Naples:life,death &
                Miracle contact: Jeff Matthews

entry Oct. 2003    

aints Marcellino & Festo Monastery

Fortunately, Naples goes on periodic binges of restoration: a Roman market here, an Angevin castle there; you can do a lot with 2,500 years of history. One of the delights, then, of walking around at random is finding such a place. I stepped through the large portal of a building I had never visited before and got one of those Wizard of Oz moments (when Dorothy, in the MGM film, opens the door of her house, which has just bounced down in Oz, and the film suddenly goes from black and white to color). I didn't start to sing, but I think I might have gasped briefly. I was in the newly restored courtyard of the old monastery of Saints Marcellino and Festo. It was tidy and colorful, newly painted, with a hypnotic series of arches running around the perimeter of the courtyard.

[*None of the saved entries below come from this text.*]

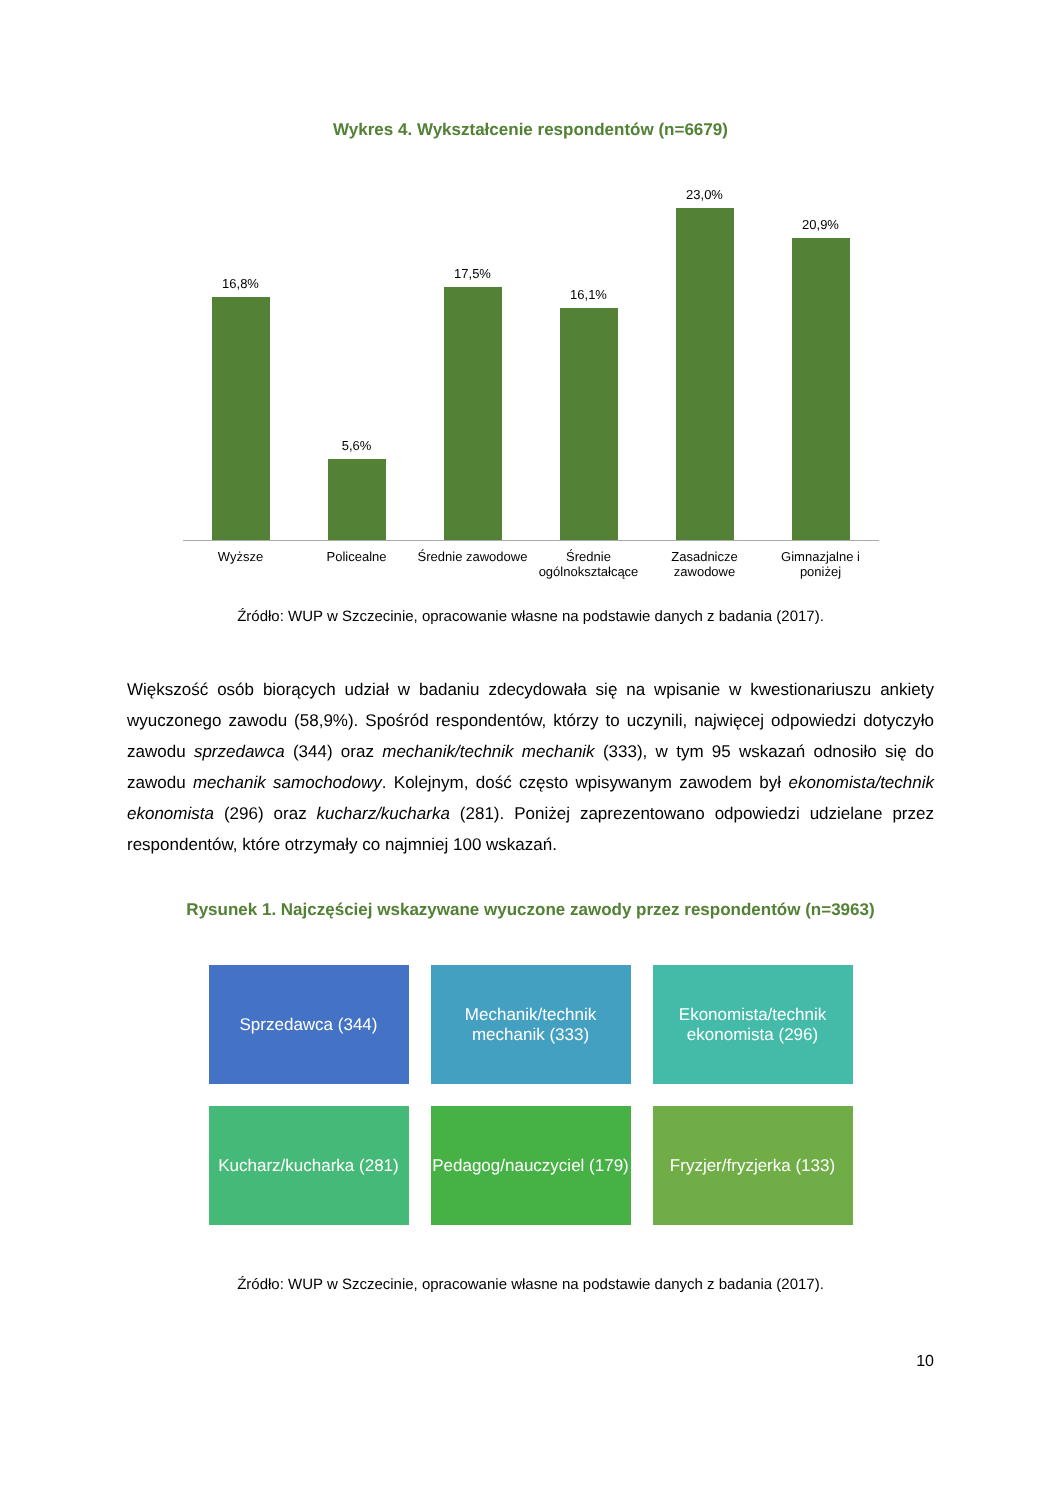Wykres 4. Wykształcenie respondentów (n=6679)
16,8%
5,6%
17,5%
16,1%
23,0%
20,9%
Wyższe Policealne Średnie zawodowe Średnie ogólnokształcące Zasadnicze zawodowe Gimnazjalne i poniżej
Źródło: WUP w Szczecinie, opracowanie własne na podstawie danych z badania (2017).
Większość osób biorących udział w badaniu zdecydowała się na wpisanie w kwestionariuszu ankiety wyuczonego zawodu (58,9%). Spośród respondentów, którzy to uczynili, najwięcej odpowiedzi dotyczyło zawodu sprzedawca (344) oraz mechanik/technik mechanik (333), w tym 95 wskazań odnosiło się do zawodu mechanik samochodowy. Kolejnym, dość często wpisywanym zawodem był ekonomista/technik ekonomista (296) oraz kucharz/kucharka (281). Poniżej zaprezentowano odpowiedzi udzielane przez respondentów, które otrzymały co najmniej 100 wskazań.
Rysunek 1. Najczęściej wskazywane wyuczone zawody przez respondentów (n=3963)
Sprzedawca (344)
Mechanik/technik mechanik (333)
Ekonomista/technik ekonomista (296)
Kucharz/kucharka (281)
Pedagog/nauczyciel (179)
Fryzjer/fryzjerka (133)
Źródło: WUP w Szczecinie, opracowanie własne na podstawie danych z badania (2017).
10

Also —at least when I was there— there were some very short gardeners tending the ample vegetation. That added to the Munchkin effect.

This monastery was the result of the fusion in 1565 of two older, smaller religious facilities housing, respectively, a Basilian order and a Benedictine one, both of which go back to the very hazy times of the independent Duchy of Naples in the 8th century. It is yet another example of the many monasteries in Naples that have been converted to other use; it has been affiliated with the University of Naples since 1907 and currently houses part of the Paleontology Department. Recently, funds from the European Foundation for Regional Development have helped to restore the courtyard to the state shown in the photo. It is not particularly easy to find, but it's worth the effort. It is accessible from via Mezzocannone by walking east behind the main university building down a small street named via Orilia.